The events subsequent to Cox’s stop of appellant were not recorded on videotape and the evidence of record is in sharp conflict on the crucial issue of what transpired. The State’s position is that although he initially requested a blood test, after the breath test was administered appellant changed his mind, withdrew that request for a blood test, and asked instead for a repeat of the breath test. Appellant’s position is that he never changed his mind. Although it is undisputed that Cox administered a second breath test, appellant testified that he never asked for a repeat of the breath test; Cox testified he did. Appellant testified that the second breath test was administered because Cox believed he was trying to “beat the test,” and that he never repeated his request for a blood test because he believed it would be futile. Cox, on the other hand, testified that after he administered the breath test he asked appellant, as he asks “anybody and everybody [he] arrest[s] for DUI, ... if they want any additional test.” Cox testified unequivocally and unambiguously that “[a]t that point [appellant] told me he wanted another breath test. We waited twenty minutes after the state test and gave him an additional breath test.” Cox also testified “I told him as I tell everybody else, ‘[y]ou have taken the state administered test. Your driver’s license [is] not going to be suspended for refusing to take the test and since you have done so you have an option to an additional test. It can be of your blood, your breath, your urine or some other bodily substance. . . . [Appellant] indicated he wanted a breath test.”

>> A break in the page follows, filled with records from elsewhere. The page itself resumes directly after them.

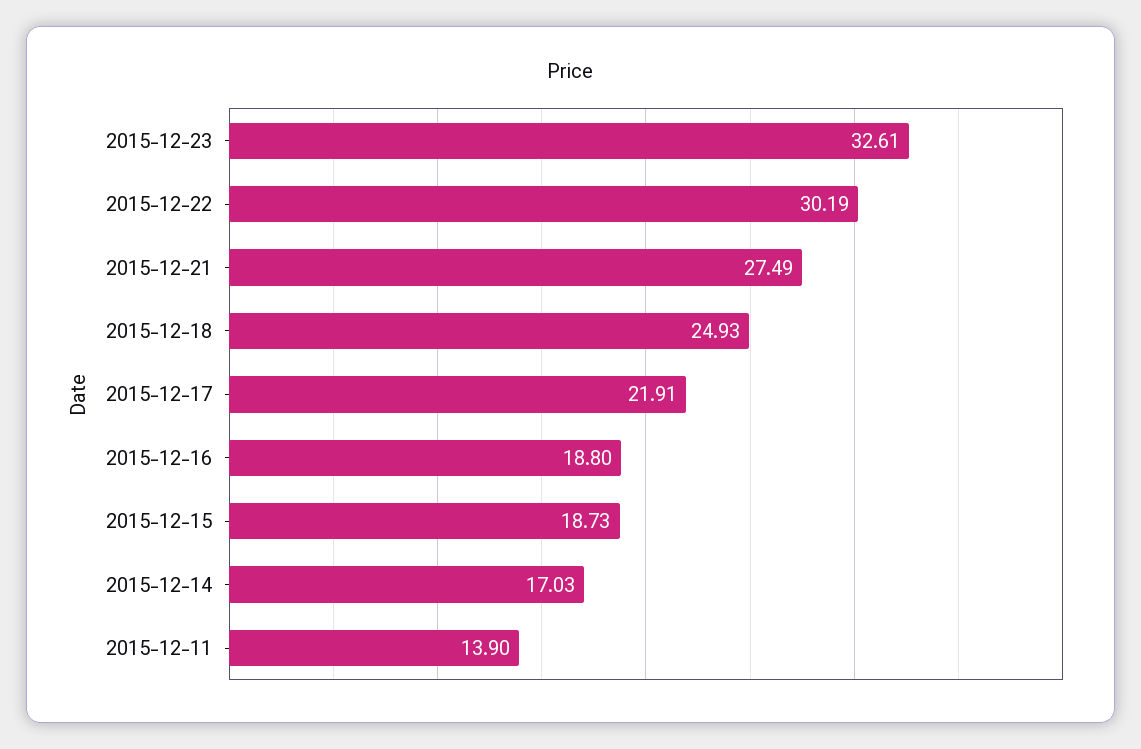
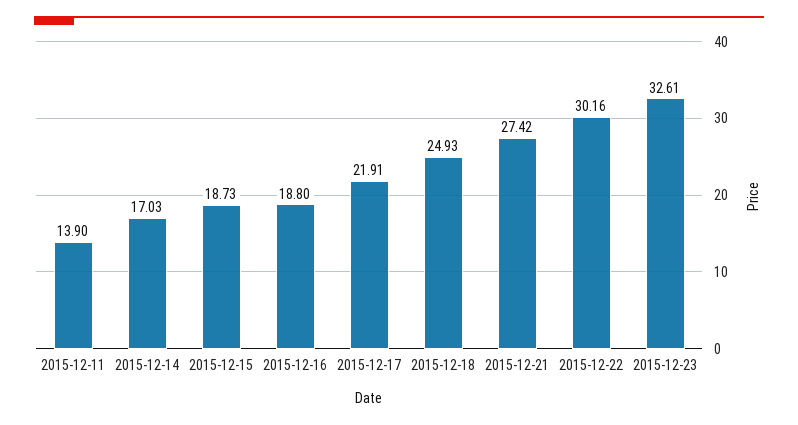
  {
    "2015-12-23": 32.61,
-   "2015-12-22": 30.19,
+   "2015-12-22": 30.16,
-   "2015-12-21": 27.49,
+   "2015-12-21": 27.42,
    "2015-12-18": 24.93,
    "2015-12-17": 21.91,
    "2015-12-16": 18.8,
    "2015-12-15": 18.73,
    "2015-12-14": 17.03,
    "2015-12-11": 13.9
  }

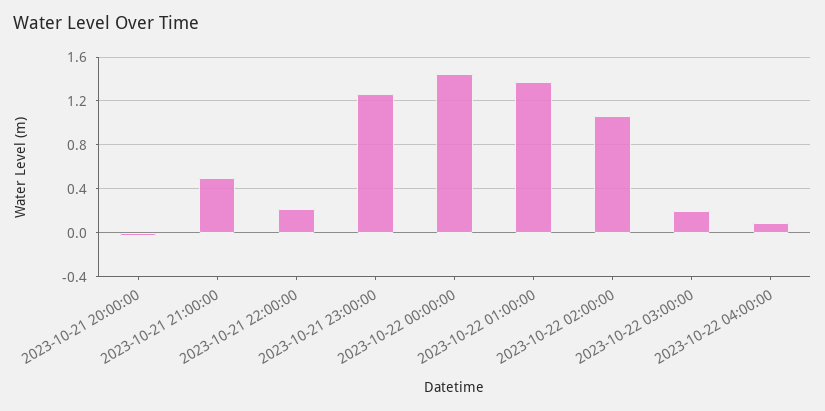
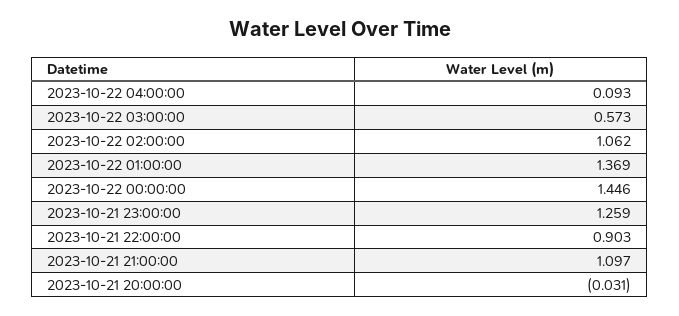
  {
    "2023-10-21 20:00:00": -0.031,
-   "2023-10-21 21:00:00": 0.5,
+   "2023-10-21 21:00:00": 1.097,
-   "2023-10-21 22:00:00": 0.2,
+   "2023-10-21 22:00:00": 0.903,
    "2023-10-21 23:00:00": 1.259,
    "2023-10-22 00:00:00": 1.446,
    "2023-10-22 01:00:00": 1.369,
    "2023-10-22 02:00:00": 1.062,
-   "2023-10-22 03:00:00": 0.2,
+   "2023-10-22 03:00:00": 0.573,
    "2023-10-22 04:00:00": 0.093
  }

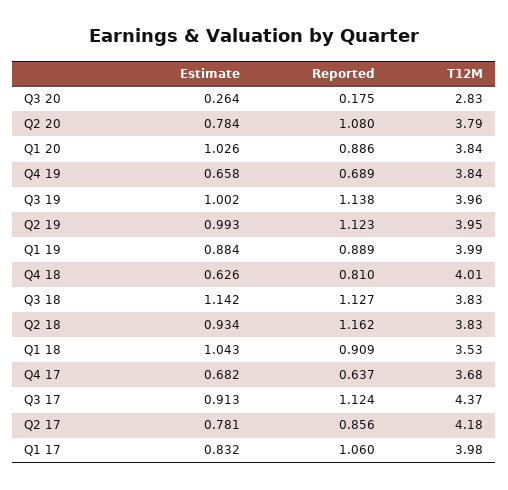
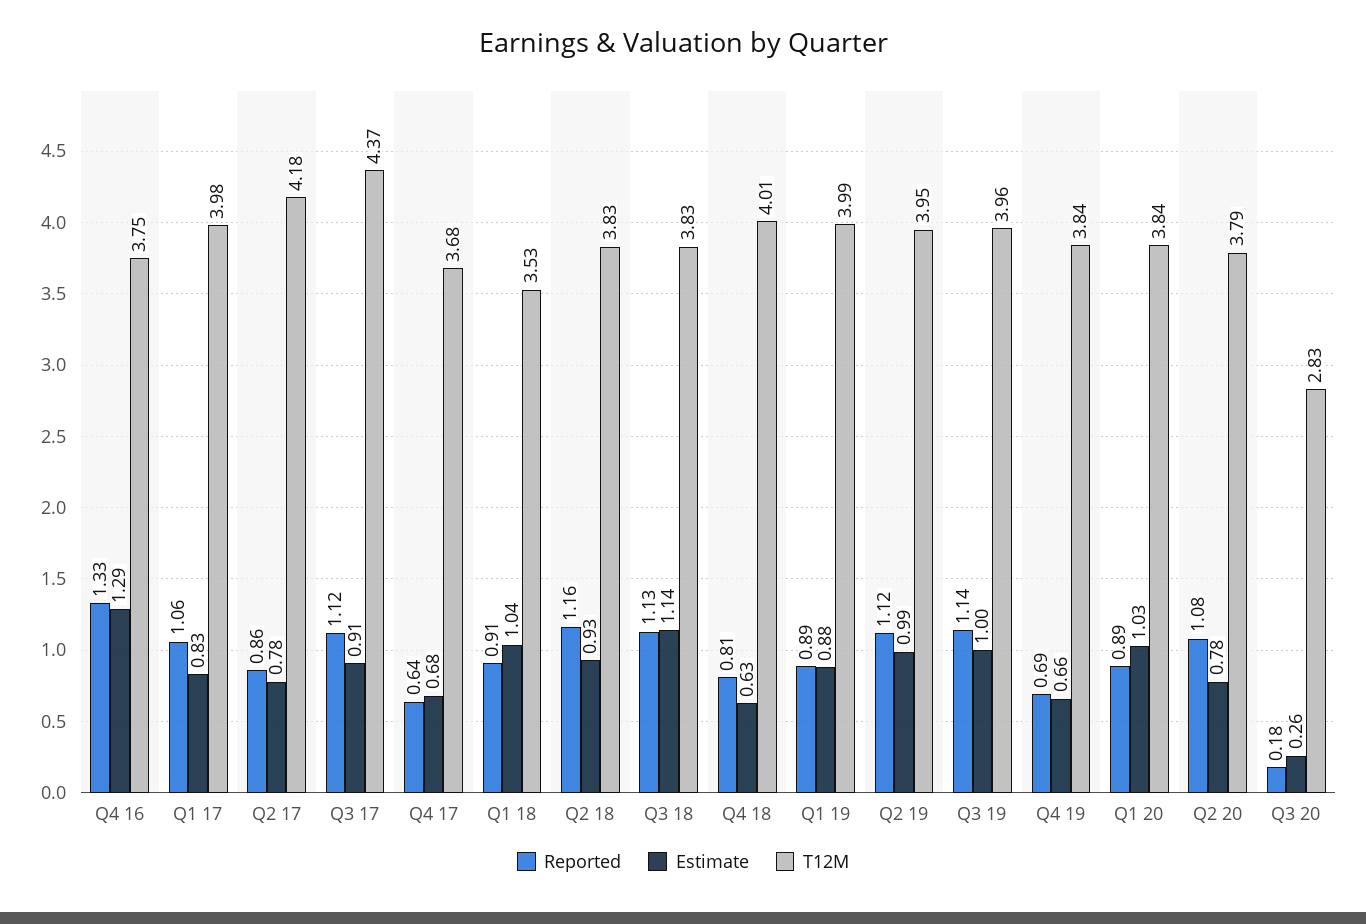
  {
    "Estimate": {
      "Q3 20": 0.264,
      "Q2 20": 0.784,
      "Q1 20": 1.026,
      "Q4 19": 0.658,
      "Q3 19": 1.002,
      "Q2 19": 0.993,
      "Q1 19": 0.884,
      "Q4 18": 0.626,
      "Q3 18": 1.142,
      "Q2 18": 0.934,
      "Q1 18": 1.043,
      "Q4 17": 0.682,
      "Q3 17": 0.913,
      "Q2 17": 0.781,
-     "Q1 17": 0.832
+     "Q1 17": 0.832,
+     "Q4 16": 1.29
    },
    "Reported": {
      "Q3 20": 0.175,
      "Q2 20": 1.08,
      "Q1 20": 0.886,
      "Q4 19": 0.689,
      "Q3 19": 1.138,
      "Q2 19": 1.123,
      "Q1 19": 0.889,
      "Q4 18": 0.81,
      "Q3 18": 1.127,
      "Q2 18": 1.162,
      "Q1 18": 0.909,
      "Q4 17": 0.637,
      "Q3 17": 1.124,
      "Q2 17": 0.856,
-     "Q1 17": 1.06
+     "Q1 17": 1.06,
+     "Q4 16": 1.33
    },
    "T12M": {
      "Q3 20": 2.83,
      "Q2 20": 3.79,
      "Q1 20": 3.84,
      "Q4 19": 3.84,
      "Q3 19": 3.96,
      "Q2 19": 3.95,
      "Q1 19": 3.99,
      "Q4 18": 4.01,
      "Q3 18": 3.83,
      "Q2 18": 3.83,
      "Q1 18": 3.53,
      "Q4 17": 3.68,
      "Q3 17": 4.37,
      "Q2 17": 4.18,
-     "Q1 17": 3.98
+     "Q1 17": 3.98,
+     "Q4 16": 3.75
    }
  }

Thus, there was competent direct evidence that appellant had again been asked if he wanted an additional test; that he indicated he wanted a breath test; and that this request was accommodated by Cox. There was equally competent direct evidence to the contrary. The trial court never resolved this conflict in the evidence because it *653believed, albeit erroneously, that appellant had not made a timely request for a blood test. The nature of the evidence in this case is undistinguishable from that in Duffee v. State, 184 Ga. App. 247 (1) (361 SE2d 239) (1987), cited by the dissent, the only difference being that in Duffee the trial court resolved the conflict.
The trial court, as the finder of fact, must now make the credibility decision it avoided earlier based on an erroneous belief regarding what the law requires. Accordingly, we remand this case to the trial court for a resolution of the conflict in the evidence regarding whether appellant’s request for a blood test was withdrawn in favor of a request for a repeat of the State-administered breath test. Should the trial court resolve the conflict in favor of appellant, the motion to suppress should have been granted and the trial court’s judgment must be reversed. Should the trial court resolve the conflict in favor of Cox, then the denial of the motion to suppress was correct, and the judgment may be affirmed. See Ballew v. State, 206 Ga. App. 631 (426 SE2d 254) (1992).

Judgment reversed.

Birdsong, P. J., Carley, P. J., Beasley, Andrews and Johnson, JJ., concur. McMurray, P. J., Pope and Cooper, JJ., dissent.